たとえば報告書を書くとき。以前の私は「なんとなく頭の中にあること」をそのまま文章に落とそうとして、うまくいかずに詰まっていた。でも今は、AIに伝えるつもりで「誰に・何を・なぜ伝えるか」を先に整理してから書き始めるようにしました。すると、以前より文章の迷子になりにくくなった気がする。
AIを使いながら、「自分で考える力」を鍛えられているのかもしれない。正直、これは全く想定していなかった副産物でした。
でも、疲れている夜はそれさえできない
夕方、目がかすんで肩が凝り固まった状態で画面に向かうと、「整理して入力する」という作業すら億劫になります。「もういいや、なんとかして」とふわっと打ち込んで、ふわっとした答えをもらって、「やっぱり使えないな」と思う。
そういう夜が、1ヶ月の中で何度かありました。AIは魔法じゃない。疲れた頭の代わりに考えてくれるわけじゃない。それをじわじわと実感しています。
1ヶ月使ってみて、私が出した結論
劇的には変わっていません。それが正直なところです。
相変わらず夕方には目がかすむし、メールの書き出しで詰まることもあるし、山田くんのようにすらすら使いこなせているとは、到底言えない。
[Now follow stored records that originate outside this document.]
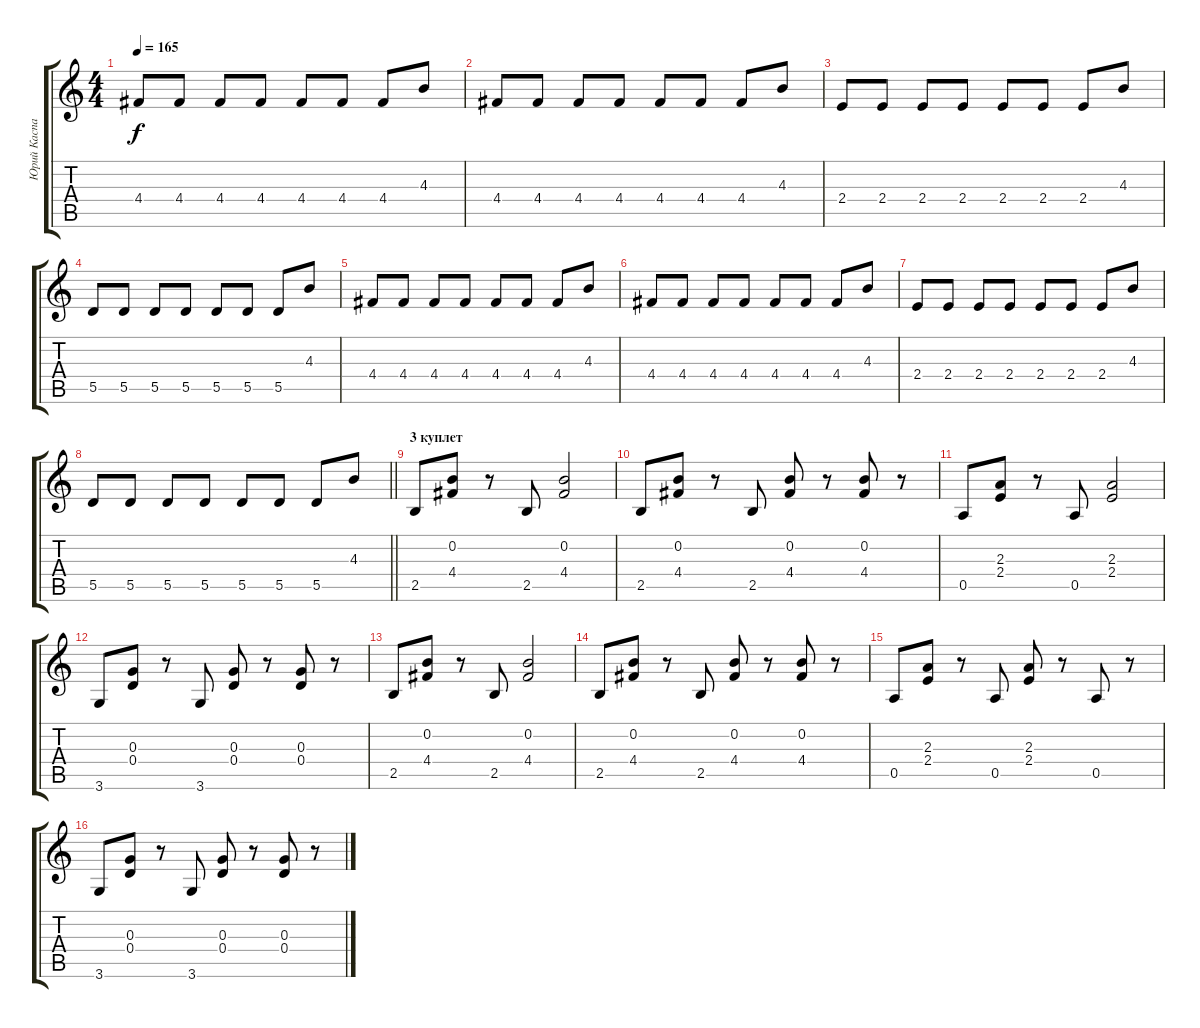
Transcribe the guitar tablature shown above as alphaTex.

\track ("Юрий Каспарян" "Юрий Каспа") {instrument overdrivenguitar}
\staff {score tabs}
\tuning (E4 B3 G3 D3 A2 E2) {hide}
\ts (4 4)
\tempo 165
\clef g2
\ks c
4.4.8{dy f} 4.4.8 4.4.8 4.4.8 4.4.8 4.4.8 4.4.8 4.3.8 |
4.4.8 4.4.8 4.4.8 4.4.8 4.4.8 4.4.8 4.4.8 4.3.8 |
2.4.8 2.4.8 2.4.8 2.4.8 2.4.8 2.4.8 2.4.8 4.3.8 |
5.5.8 5.5.8 5.5.8 5.5.8 5.5.8 5.5.8 5.5.8 4.3.8 |
4.4.8 4.4.8 4.4.8 4.4.8 4.4.8 4.4.8 4.4.8 4.3.8 |
4.4.8 4.4.8 4.4.8 4.4.8 4.4.8 4.4.8 4.4.8 4.3.8 |
2.4.8 2.4.8 2.4.8 2.4.8 2.4.8 2.4.8 2.4.8 4.3.8 |
\barLineRight lightlight
5.5.8 5.5.8 5.5.8 5.5.8 5.5.8 5.5.8 5.5.8 4.3.8 |
\section ("" "3 куплет")
2.5.8{volume 12 balance 8 instrument overdrivenguitar} (0.2 4.4).8 r.8 2.5.8 (0.2 4.4).2 |
2.5.8 (0.2 4.4).8 r.8 2.5.8 (0.2 4.4).8 r.8 (0.2 4.4).8 r.8 |
0.5.8 (2.3 2.4).8 r.8 0.5.8 (2.3 2.4).2 |
3.6.8 (0.3 0.4).8 r.8 3.6.8 (0.3 0.4).8 r.8 (0.3 0.4).8 r.8 |
2.5.8 (0.2 4.4).8 r.8 2.5.8 (0.2 4.4).2 |
2.5.8 (0.2 4.4).8 r.8 2.5.8 (0.2 4.4).8 r.8 (0.2 4.4).8 r.8 |
0.5.8 (2.3 2.4).8 r.8 0.5.8 (2.3 2.4).8 r.8 0.5.8 r.8 |
3.6.8 (0.3 0.4).8 r.8 3.6.8 (0.3 0.4).8 r.8 (0.3 0.4).8 r.8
ただ、「怖いもの」ではなくなりました。それだけで、1ヶ月やってきた意味があったと思っています。
使えば使うほど、「AIにできること」と「AIにできないこと」の輪郭が、少しずつはっきりしてきます。そしてそれは、「自分にしかできないこと」を浮かび上がらせてくれる作業でもある気がします。
40代の私が長年かけて積み上げてきた「現場感覚」や「人との空気を読む力」は、まだしばらく、AIには出せないんじゃないかと思っています。根拠はないけれど、そう信じていたい気持ちもある。
IT音痴のまま、完璧に使いこなせないまま、それでも少しずつ触り続けていこうと思います。同じように「乗り遅れた気がして焦っている」という40代の方がいたら、一緒にゆっくりやっていきましょう。
来月も、きっとまた何か失敗します。それもここに書きに来ます。
読んでくれてありがとうございました。